PMI – interferes, undermines, sabotages public health

1 June 2018:

Reuters has exposed how Philip Morris International Inc. (PMI) and British American Tobacco Plc (BAT) lobbied Pakistan’s government to not implement bigger health warnings on cigarette packs, in what officials say was part of an industry-wide campaign that successfully persuaded Islamabad to water down a proposal designed to save lives.

The Reuters’ investigation exposes how the Prime Minister’s office and the Ministry of Finance were lobbied to water down a requirement to increase the size of health warnings, from 85 percent of the cigarette pack to 65 percent. In letters written by Philip Morris executives to the Prime Minister’s Office in 2017 and internal company documents describe a meeting in 2015 at which executives discussed “protecting the pack” in Pakistan.

Central to PMI’s tactic is the US-Pakistan Business Council (US-PBC) which was used as a platform to influence tobacco policy on illicit trade, a reference then utilised to exert influence on graphic health warnings on cigarette packs. This exposé stresses the need for a whole-of-government approach to enforcing FCTC Article 5.3 guidelines and good governance such as transparency in tobacco control.
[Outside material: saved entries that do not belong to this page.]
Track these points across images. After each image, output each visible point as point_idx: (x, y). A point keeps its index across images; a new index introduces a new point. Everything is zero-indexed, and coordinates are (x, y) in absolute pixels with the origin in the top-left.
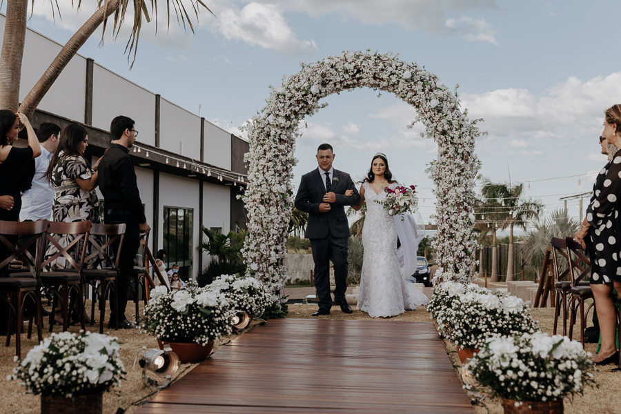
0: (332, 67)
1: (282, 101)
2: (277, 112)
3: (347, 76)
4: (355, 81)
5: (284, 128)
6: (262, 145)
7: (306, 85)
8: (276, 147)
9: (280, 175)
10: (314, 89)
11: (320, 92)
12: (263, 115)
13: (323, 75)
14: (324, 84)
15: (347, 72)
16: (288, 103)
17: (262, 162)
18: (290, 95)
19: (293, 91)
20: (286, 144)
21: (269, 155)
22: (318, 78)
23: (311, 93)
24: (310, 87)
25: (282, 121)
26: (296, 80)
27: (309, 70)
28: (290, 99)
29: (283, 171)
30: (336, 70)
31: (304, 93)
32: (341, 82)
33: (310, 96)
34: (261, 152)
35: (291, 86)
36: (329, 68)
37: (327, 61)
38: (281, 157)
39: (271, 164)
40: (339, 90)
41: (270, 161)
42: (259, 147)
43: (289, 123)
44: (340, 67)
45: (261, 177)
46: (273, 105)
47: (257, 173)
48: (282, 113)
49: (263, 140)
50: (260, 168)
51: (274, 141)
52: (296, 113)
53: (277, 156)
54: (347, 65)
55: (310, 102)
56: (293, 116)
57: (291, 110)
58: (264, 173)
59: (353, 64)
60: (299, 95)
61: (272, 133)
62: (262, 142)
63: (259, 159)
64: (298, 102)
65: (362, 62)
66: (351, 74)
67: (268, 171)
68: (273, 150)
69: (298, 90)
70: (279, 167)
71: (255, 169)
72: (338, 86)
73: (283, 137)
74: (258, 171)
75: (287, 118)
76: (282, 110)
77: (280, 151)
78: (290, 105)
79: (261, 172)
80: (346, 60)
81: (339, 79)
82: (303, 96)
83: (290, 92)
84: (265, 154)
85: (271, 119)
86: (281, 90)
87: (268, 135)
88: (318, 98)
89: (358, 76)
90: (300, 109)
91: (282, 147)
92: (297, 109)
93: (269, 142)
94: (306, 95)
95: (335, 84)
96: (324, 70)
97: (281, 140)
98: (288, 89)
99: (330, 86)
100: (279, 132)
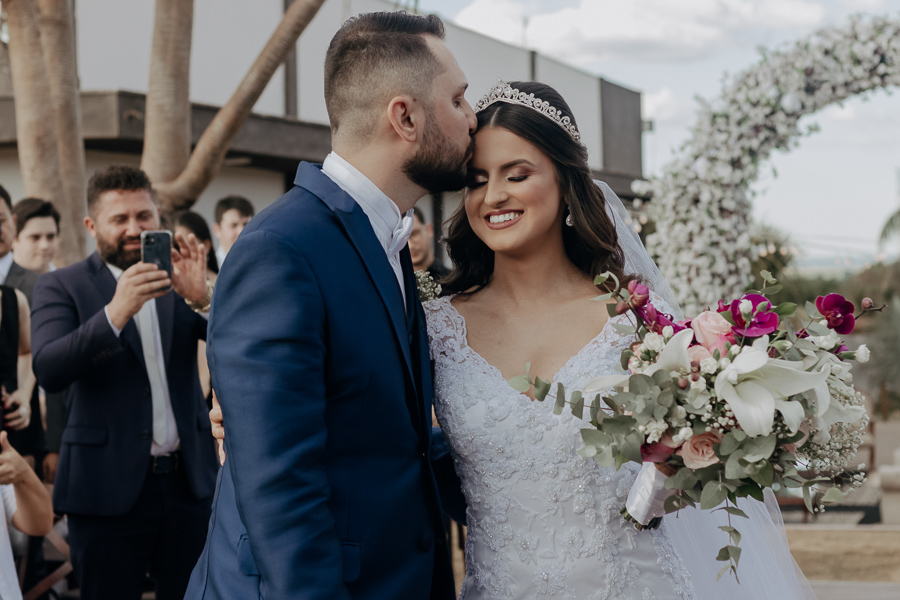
0: (827, 52)
1: (723, 127)
2: (713, 153)
3: (859, 71)
4: (877, 80)
5: (728, 186)
6: (685, 222)
7: (772, 93)
8: (714, 226)
9: (723, 282)
10: (789, 102)
11: (803, 107)
12: (684, 157)
13: (809, 72)
14: (810, 90)
15: (858, 62)
16: (735, 131)
17: (686, 257)
18: (737, 116)
19: (746, 108)
20: (734, 218)
21: (699, 244)
22: (797, 80)
23: (782, 110)
24: (780, 97)
25: (725, 172)
26: (751, 82)
27: (776, 63)
28: (739, 123)
29: (731, 273)
30: (836, 59)
31: (767, 110)
32: (847, 84)
33: (780, 116)
34: (683, 237)
35: (741, 97)
36: (819, 56)
37: (815, 41)
38: (725, 245)
39: (703, 262)
40: (843, 98)
41: (701, 255)
42: (679, 227)
43: (738, 175)
44: (843, 53)
45: (684, 288)
46: (704, 139)
47: (676, 281)
48: (724, 155)
49: (688, 211)
50: (683, 270)
51: (710, 214)
52: (752, 153)
53: (715, 244)
54: (858, 49)
55: (782, 130)
56: (746, 160)
57: (742, 148)
58: (689, 281)
59: (872, 46)
60: (758, 115)
61: (705, 197)
62: (683, 215)
63: (679, 250)
64: (757, 129)
65: (889, 41)
66: (867, 65)
67: (698, 274)
68: (707, 231)
69: (755, 105)
70: (721, 267)
71: (671, 271)
72: (840, 92)
73: (729, 204)
74: (678, 275)
75: (736, 164)
76: (724, 148)
77: (722, 233)
78: (741, 137)
79: (685, 278)
80: (855, 37)
81: (840, 78)
82: (767, 116)
83: (739, 108)
84: (691, 240)
85: (701, 166)
86: (719, 106)
87: (696, 201)
88: (798, 117)
89: (882, 69)
90: (762, 143)
91: (726, 224)
92: (754, 143)
93: (698, 214)
94: (773, 113)
95: (834, 89)
96: (808, 63)
97: (723, 211)
98: (734, 102)
99: (824, 92)
100: (718, 193)
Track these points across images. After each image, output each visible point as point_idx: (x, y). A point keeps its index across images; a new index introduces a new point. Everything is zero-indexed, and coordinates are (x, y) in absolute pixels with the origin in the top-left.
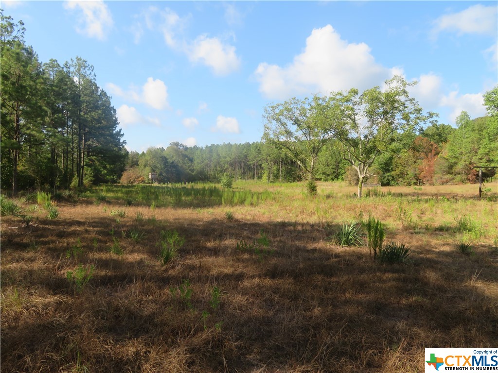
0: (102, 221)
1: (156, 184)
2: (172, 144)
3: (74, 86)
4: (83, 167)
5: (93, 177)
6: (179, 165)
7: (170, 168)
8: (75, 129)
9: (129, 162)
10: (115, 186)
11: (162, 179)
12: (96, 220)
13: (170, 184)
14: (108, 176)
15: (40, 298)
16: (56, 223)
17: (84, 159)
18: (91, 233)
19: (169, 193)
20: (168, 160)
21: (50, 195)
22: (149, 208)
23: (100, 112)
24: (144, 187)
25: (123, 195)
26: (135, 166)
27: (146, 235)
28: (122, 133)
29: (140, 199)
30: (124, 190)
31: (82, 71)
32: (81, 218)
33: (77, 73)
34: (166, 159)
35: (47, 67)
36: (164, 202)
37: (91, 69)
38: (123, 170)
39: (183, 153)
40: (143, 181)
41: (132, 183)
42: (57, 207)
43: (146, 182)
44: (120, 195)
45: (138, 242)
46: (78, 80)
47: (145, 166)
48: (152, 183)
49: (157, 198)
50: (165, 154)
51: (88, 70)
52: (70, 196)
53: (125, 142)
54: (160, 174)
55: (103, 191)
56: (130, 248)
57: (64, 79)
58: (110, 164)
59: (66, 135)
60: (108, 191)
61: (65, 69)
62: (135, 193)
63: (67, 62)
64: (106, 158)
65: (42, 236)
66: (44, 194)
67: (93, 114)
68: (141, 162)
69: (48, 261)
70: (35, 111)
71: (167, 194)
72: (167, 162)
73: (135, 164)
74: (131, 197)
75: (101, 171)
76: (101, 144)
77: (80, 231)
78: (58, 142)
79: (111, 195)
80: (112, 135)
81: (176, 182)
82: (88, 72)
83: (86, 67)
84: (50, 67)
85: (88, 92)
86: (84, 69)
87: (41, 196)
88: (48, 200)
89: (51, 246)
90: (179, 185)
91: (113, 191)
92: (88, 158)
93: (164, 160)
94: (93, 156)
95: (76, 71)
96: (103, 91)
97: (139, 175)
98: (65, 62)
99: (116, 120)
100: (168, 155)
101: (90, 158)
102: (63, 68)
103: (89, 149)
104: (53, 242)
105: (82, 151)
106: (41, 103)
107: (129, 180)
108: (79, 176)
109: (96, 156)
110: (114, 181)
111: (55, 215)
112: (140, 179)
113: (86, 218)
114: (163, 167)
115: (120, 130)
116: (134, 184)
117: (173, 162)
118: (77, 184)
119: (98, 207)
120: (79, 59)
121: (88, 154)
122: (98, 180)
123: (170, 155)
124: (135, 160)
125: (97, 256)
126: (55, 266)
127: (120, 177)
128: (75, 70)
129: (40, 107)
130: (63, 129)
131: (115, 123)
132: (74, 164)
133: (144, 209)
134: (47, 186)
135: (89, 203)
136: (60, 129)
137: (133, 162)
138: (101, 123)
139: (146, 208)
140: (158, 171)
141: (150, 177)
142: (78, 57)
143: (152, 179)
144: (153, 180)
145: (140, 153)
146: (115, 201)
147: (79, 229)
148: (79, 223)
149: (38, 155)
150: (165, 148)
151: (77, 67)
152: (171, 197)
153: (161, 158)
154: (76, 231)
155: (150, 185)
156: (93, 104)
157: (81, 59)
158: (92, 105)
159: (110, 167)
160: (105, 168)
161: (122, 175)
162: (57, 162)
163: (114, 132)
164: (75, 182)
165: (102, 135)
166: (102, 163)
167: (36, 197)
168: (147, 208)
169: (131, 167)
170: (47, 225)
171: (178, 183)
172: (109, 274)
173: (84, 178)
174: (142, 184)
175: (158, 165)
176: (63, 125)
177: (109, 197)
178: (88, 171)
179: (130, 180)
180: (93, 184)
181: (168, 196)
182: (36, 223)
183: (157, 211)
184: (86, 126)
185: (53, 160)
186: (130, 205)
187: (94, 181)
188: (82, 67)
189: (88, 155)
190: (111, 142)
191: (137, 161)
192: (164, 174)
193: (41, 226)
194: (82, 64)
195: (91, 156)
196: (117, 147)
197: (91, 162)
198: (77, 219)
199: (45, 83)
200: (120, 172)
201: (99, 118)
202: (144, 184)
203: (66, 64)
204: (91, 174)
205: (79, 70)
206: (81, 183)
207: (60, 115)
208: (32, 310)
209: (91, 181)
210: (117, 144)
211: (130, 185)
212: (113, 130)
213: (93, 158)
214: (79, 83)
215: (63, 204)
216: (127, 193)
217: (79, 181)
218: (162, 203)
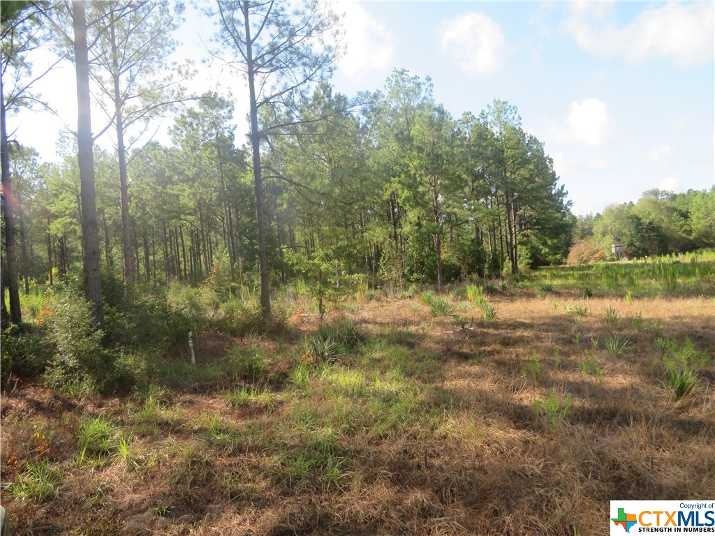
0: (555, 322)
1: (624, 261)
2: (646, 194)
3: (494, 139)
4: (516, 247)
5: (530, 258)
6: (663, 225)
7: (647, 232)
8: (501, 196)
9: (578, 231)
10: (563, 269)
11: (634, 252)
12: (547, 321)
13: (650, 258)
14: (550, 257)
15: (501, 432)
16: (496, 326)
17: (516, 236)
18: (544, 340)
19: (651, 274)
20: (642, 221)
21: (481, 288)
22: (622, 300)
23: (531, 167)
24: (607, 267)
25: (575, 281)
26: (588, 236)
27: (630, 345)
28: (564, 191)
29: (605, 287)
30: (576, 274)
31: (503, 117)
32: (525, 318)
33: (496, 122)
34: (639, 219)
35: (460, 124)
36: (645, 289)
37: (513, 111)
38: (569, 244)
39: (669, 205)
40: (603, 258)
41: (586, 261)
42: (492, 303)
43: (608, 258)
44: (571, 281)
45: (619, 357)
46: (498, 131)
47: (604, 234)
48: (618, 260)
49: (631, 283)
50: (635, 211)
51: (510, 114)
52: (504, 288)
53: (570, 203)
54: (631, 244)
55: (546, 277)
56: (609, 365)
57: (482, 133)
58: (552, 238)
59: (489, 207)
60: (554, 277)
61: (482, 121)
62: (593, 277)
63: (482, 111)
64: (545, 230)
65: (482, 344)
66: (474, 287)
67: (522, 172)
68: (597, 229)
69: (499, 380)
70: (454, 183)
71: (648, 276)
72: (641, 224)
73: (587, 233)
74: (588, 283)
75: (541, 250)
76: (537, 211)
77: (528, 337)
78: (484, 217)
79: (557, 282)
80: (550, 197)
81: (659, 255)
82: (511, 117)
83: (507, 110)
84: (464, 123)
85: (512, 143)
86: (505, 113)
87: (471, 290)
88: (479, 294)
89: (496, 357)
90: (666, 259)
91: (561, 277)
92: (522, 233)
93: (636, 220)
94: (527, 229)
95: (495, 119)
96: (531, 138)
97: (595, 249)
98: (481, 112)
99: (554, 174)
100: (640, 212)
101: (523, 232)
102: (479, 120)
103: (520, 220)
104: (498, 352)
105: (512, 226)
106: (460, 171)
107: (580, 258)
108: (512, 259)
109: (531, 229)
110: (560, 262)
111: (492, 314)
112: (597, 255)
113: (533, 318)
114: (633, 232)
115: (563, 187)
116: (590, 263)
117: (650, 223)
118: (511, 271)
119: (544, 302)
120: (497, 103)
121: (521, 227)
122: (537, 262)
123: (645, 212)
124: (587, 227)
125: (561, 376)
126: (508, 387)
127: (566, 254)
128: (493, 119)
129: (459, 177)
130: (487, 199)
131: (553, 178)
132: (503, 243)
133: (614, 301)
134: (475, 276)
135: (530, 296)
136: (482, 200)
137: (583, 230)
138: (534, 182)
139: (617, 300)
140: (626, 240)
141: (613, 250)
142: (495, 100)
143: (617, 254)
144: (619, 255)
145: (594, 215)
146: (567, 291)
147: (526, 334)
148: (525, 326)
149: (460, 238)
150: (635, 202)
151: (496, 114)
152: (656, 281)
153: (628, 218)
154: (523, 336)
155: (616, 262)
156: (521, 157)
157: (500, 102)
158: (520, 160)
159: (552, 242)
160: (545, 244)
161: (569, 252)
162: (482, 243)
163: (553, 192)
164: (508, 267)
165: (537, 199)
166: (540, 239)
167: (465, 291)
168: (619, 300)
169: (582, 238)
170: (484, 328)
171: (665, 255)
172: (587, 405)
173: (518, 262)
174: (602, 263)
175: (625, 231)
176: (487, 193)
177: (557, 286)
178: (523, 252)
179: (583, 258)
180: (531, 268)
181: (652, 279)
182: (472, 326)
183: (636, 303)
184: (514, 190)
185: (478, 242)
186: (590, 296)
187: (531, 264)
188: (502, 112)
189: (521, 230)
190: (551, 207)
191: (591, 229)
192: (637, 244)
193: (479, 330)
194: (502, 108)
195: (524, 230)
196: (559, 212)
197: (525, 239)
198: (521, 320)
199: (462, 145)
200: (565, 248)
201: (531, 175)
202: (605, 263)
203: (482, 114)
204: (527, 254)
205: (499, 117)
206: (515, 268)
207: (481, 181)
208: (495, 447)
209: (528, 264)
210: (559, 207)
211: (584, 267)
212: (552, 189)
213: (529, 231)
214: (501, 134)
215: (497, 299)
216: (581, 278)
217: (513, 266)
218: (643, 291)
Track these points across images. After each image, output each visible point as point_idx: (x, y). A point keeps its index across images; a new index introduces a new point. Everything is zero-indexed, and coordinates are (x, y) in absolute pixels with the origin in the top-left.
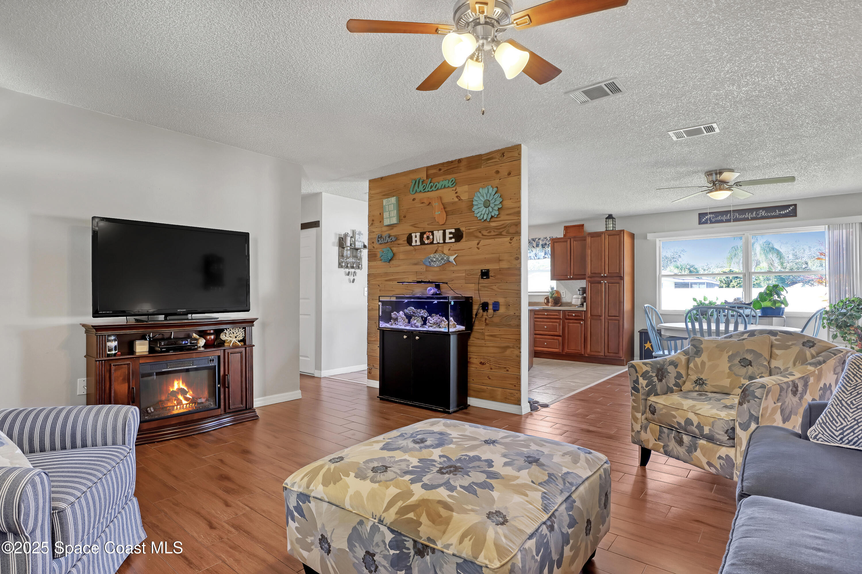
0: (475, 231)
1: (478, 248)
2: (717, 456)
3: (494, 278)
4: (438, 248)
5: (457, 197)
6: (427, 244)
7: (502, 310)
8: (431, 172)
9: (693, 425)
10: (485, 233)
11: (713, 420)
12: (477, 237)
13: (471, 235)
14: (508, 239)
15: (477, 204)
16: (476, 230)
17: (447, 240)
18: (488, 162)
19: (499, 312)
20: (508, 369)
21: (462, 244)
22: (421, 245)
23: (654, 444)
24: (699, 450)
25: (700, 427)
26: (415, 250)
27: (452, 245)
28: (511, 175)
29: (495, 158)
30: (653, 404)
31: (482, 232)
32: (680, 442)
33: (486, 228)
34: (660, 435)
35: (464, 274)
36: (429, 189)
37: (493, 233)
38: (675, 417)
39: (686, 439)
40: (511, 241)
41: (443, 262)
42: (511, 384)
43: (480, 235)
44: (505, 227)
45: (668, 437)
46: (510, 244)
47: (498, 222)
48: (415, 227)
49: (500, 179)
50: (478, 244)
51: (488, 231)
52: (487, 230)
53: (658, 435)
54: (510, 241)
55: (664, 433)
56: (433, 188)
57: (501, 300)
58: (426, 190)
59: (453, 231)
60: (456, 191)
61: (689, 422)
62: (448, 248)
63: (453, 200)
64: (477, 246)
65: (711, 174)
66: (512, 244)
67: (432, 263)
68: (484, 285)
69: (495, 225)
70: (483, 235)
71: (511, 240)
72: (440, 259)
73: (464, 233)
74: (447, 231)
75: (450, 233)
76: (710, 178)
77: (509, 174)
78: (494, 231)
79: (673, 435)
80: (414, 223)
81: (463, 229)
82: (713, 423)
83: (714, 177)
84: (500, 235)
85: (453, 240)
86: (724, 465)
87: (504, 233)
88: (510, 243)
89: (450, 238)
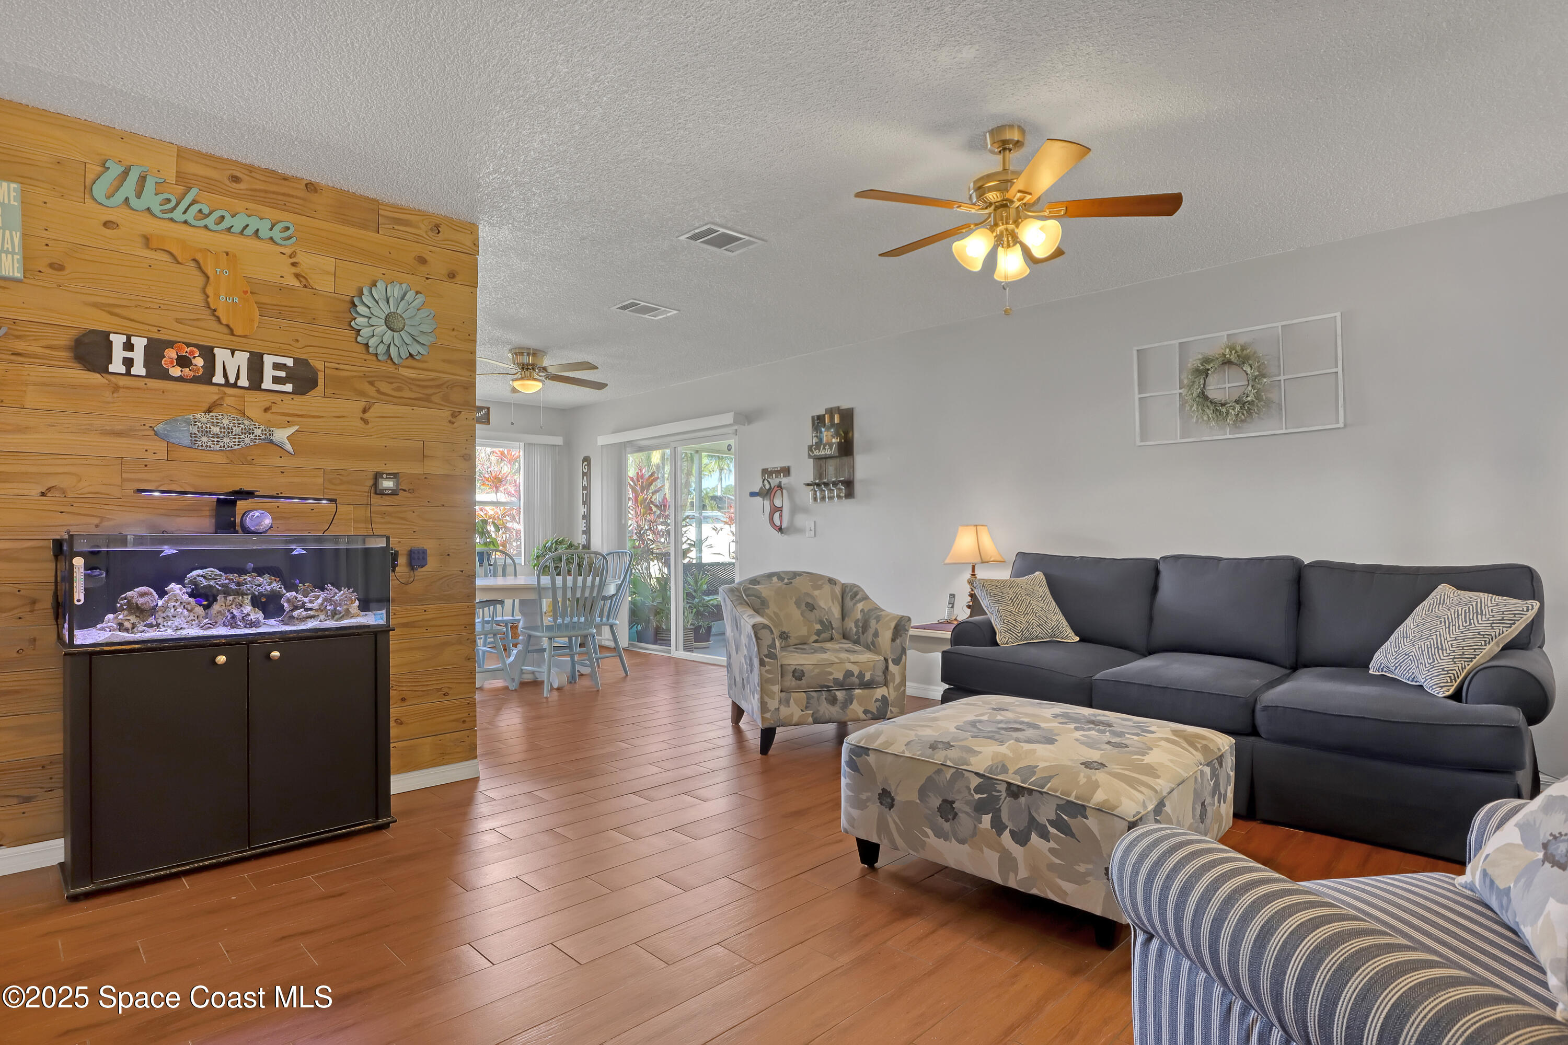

Using the business platform to promote the tobacco industry is also a big problem in the ASEAN region. PMI uses the US-ASEAN Business Council (US-ABC) to gain access to top level government officials – a perennial problem for many years. The table below lists the US-ABC meetings just these past three months held in Indonesia, Malaysia, Philippines and Vietnam where PMI met with the top leadership.

Philip Morris in US-ABC delegation for meetings with senior government officials
Malaysia 3 May 2018

U.S. Companies Explore Expanded Cooperation with ASEAN’s Customs Authorities

https://www.usasean.org/press-release/2018/05/03/us-companies-explore-expanded-cooperation-aseans-customs-authorities

Vietnam 28 March 2018

U.S. Companies Discuss Ways to Improve Business and Investment Climate with Government of Vietnam

https://www.usasean.org/press-release/2018/03/28/us-companies-discuss-ways-improve-business-and-investment-climate

Indonesia 15 March 2018

U.S. Businesses Engage the Indonesian Government on Boosting Cooperation around Trade and Investment

https://www.usasean.org/press-release/2018/03/15/us-businesses-engage-indonesian-government-boosting-cooperation-around

Philippines 8 March 2018

U.S. Companies Discuss the Philippine Government’s Structural Economic Reform Agenda with Key Government Officials

https://www.usasean.org/press-release/2018/03/08/us-companies-discuss-philippine-government%E2%80%99s-structural-economic-reform

PMI is the Vice Chair of US-ABC’s Customs and Trade Facilitation Committee. The US-ABC has for past 20 years, met annually with the Director-Generals of Customs of the 10 ASEAN countries and PMI joins these meetings. At the May meeting held recently in Malaysia, the US-ABC claimed it was “glad to see both the high priority ASEAN has placed on reducing barriers to trade and their continued extensive engagement with the private sector on these issues,” and wanted to see “deeper cooperation with ASEAN Customs to support brand protection and counter illicit trade.” [emphasis added]

PMI and its allies frustrate government efforts to protect public health by opposing tax increase for tobacco with scaremongering that it will exacerbate smuggling. It funds studies such as the Asia Illicit Tobacco Indicator (now done by Oxford Economics) which provide flawed data and recommends working collaboratively with the tobacco companies to tackle illicit trade. This runs contrary to the obligations under FCTC Article 5.3 guidelines.

At the March meeting in Hanoi, US-ABC expressed how “U.S. businesses can support the goals of the government and strengthen healthcare in Vietnam” and that it values “strong cooperation and regular engagement on health between the American businesses and the Government of Vietnam …” This is disastrous for tobacco control since PMI has a new pretentious support for smoke-free as seen by its ‘sick joke’ when it called for a smoke-free future while aggressively marketing cigarettes worldwide including in Vietnam.

 

Smoke-free? This is Philip Morris’ cigarettes promotion in Vietnam

As Parties to the WHO FCTC, clearly governments need to act in a cohesive whole-of-government manner to reduce tobacco use. The trade platform has been particularly vulnerable to tobacco industry lobbying and has been used to fight tobacco control efforts.

PMI’s call for ‘smoke-free’ is duplicitous and must be condemned. The tobacco industry is heartless and must be stopped.